New Yorker faces jail for laughing too loud in his own home

6 Mar, 2013 20:36 / Updated 12 years ago

New York police have summoned a 42-year-old man whose neighbors complained that he was laughing too loud in his apartment. The Long Island resident will now have to appear in court to defend his hearty chuckles, or else face up to 30 days in jail.

Robert Schiavelli, who lives with his mother in a Long Island apartment, has received two summonses because of noise complaints from his neighbor, who claimed he could hear the man laughing from across the driveway.

“I didn’t know it was a crime to laugh out a window,” Schiavelli told the New York Post. The 42-year-old man is mentally disabled and suffers from a number of neurological disorders and seizures. Schiavelli and his mother claim that the neighbor frequently taunted him about his disability, prompting the man to laugh off the insults as a defense mechanism.

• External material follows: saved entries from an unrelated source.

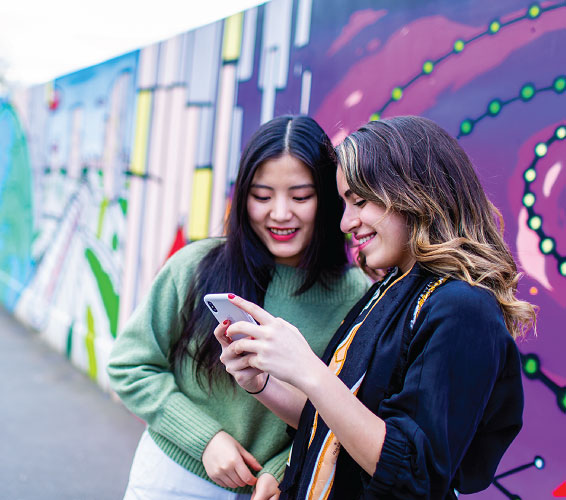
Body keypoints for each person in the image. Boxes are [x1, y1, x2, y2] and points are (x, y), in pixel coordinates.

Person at [215, 115, 536, 499]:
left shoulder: (463, 307)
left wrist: (309, 369)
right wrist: (262, 382)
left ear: (417, 192)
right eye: (344, 203)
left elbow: (414, 474)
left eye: (360, 201)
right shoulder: (389, 286)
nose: (346, 222)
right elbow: (335, 421)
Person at [108, 115, 371, 499]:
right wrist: (205, 440)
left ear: (329, 199)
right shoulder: (196, 265)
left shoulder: (357, 295)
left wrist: (283, 467)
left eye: (300, 196)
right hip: (174, 476)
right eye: (262, 196)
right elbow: (130, 365)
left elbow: (344, 410)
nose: (280, 213)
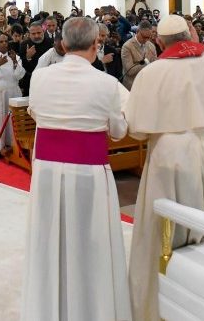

“What else are you supposed to do when someone calls you a retard?” the man’s mother told the tabloid.

“It’s absurd,” lawyer Andrew Campanelli said. “My client faces 30 days in jail for laughing.”

Each summons of “disturbing the peace” carries a maximum penalty of 15 days in jail or a $250 fine – and local Judge William Croutier has said that he is “not so inclined” to dismiss the charges.

Susanne Schiavelli, the defendant’s 65-year-old mother, told CBS New York that her son has “an infectious, cute laugh” that “makes me want to laugh”. She said that next-door neighbor Daniel O’Hanian regularly tries to intimidate her son by calling him “a retard” and other offensive names.

Campanelli described his client as a “gentle giant” and said he would “never let him take a plea deal on this”. The attorney is filing a motion to have the tickets dismissed on the grounds that the ordinance regarding the disturbance of peace is “unconstitutionally vague”.

But the O’Hanians are pushing to have the man penalized. The neighbor’s wide defended the summonses, telling 101 WINS that police have conducted an investigation and found legitimate causes to take Schiavelli to court.

“The last time I checked, it was not a crime to laugh – except in Rockville Centre,” Schiavelli told the Post, describing the troubles that his neighborhood has given him.

While New York residents have occasionally been arrested for laughing at cops or in quiet zones like public libraries, Schiavelli’s case is unique. If the judge decides that his hearty chuckles are indeed a disturbance of peace, he the mentally disabled man will face hefty fines or jail time. But if the judge rules the ordinance unconstitutional, Schiavelli will have the last laugh.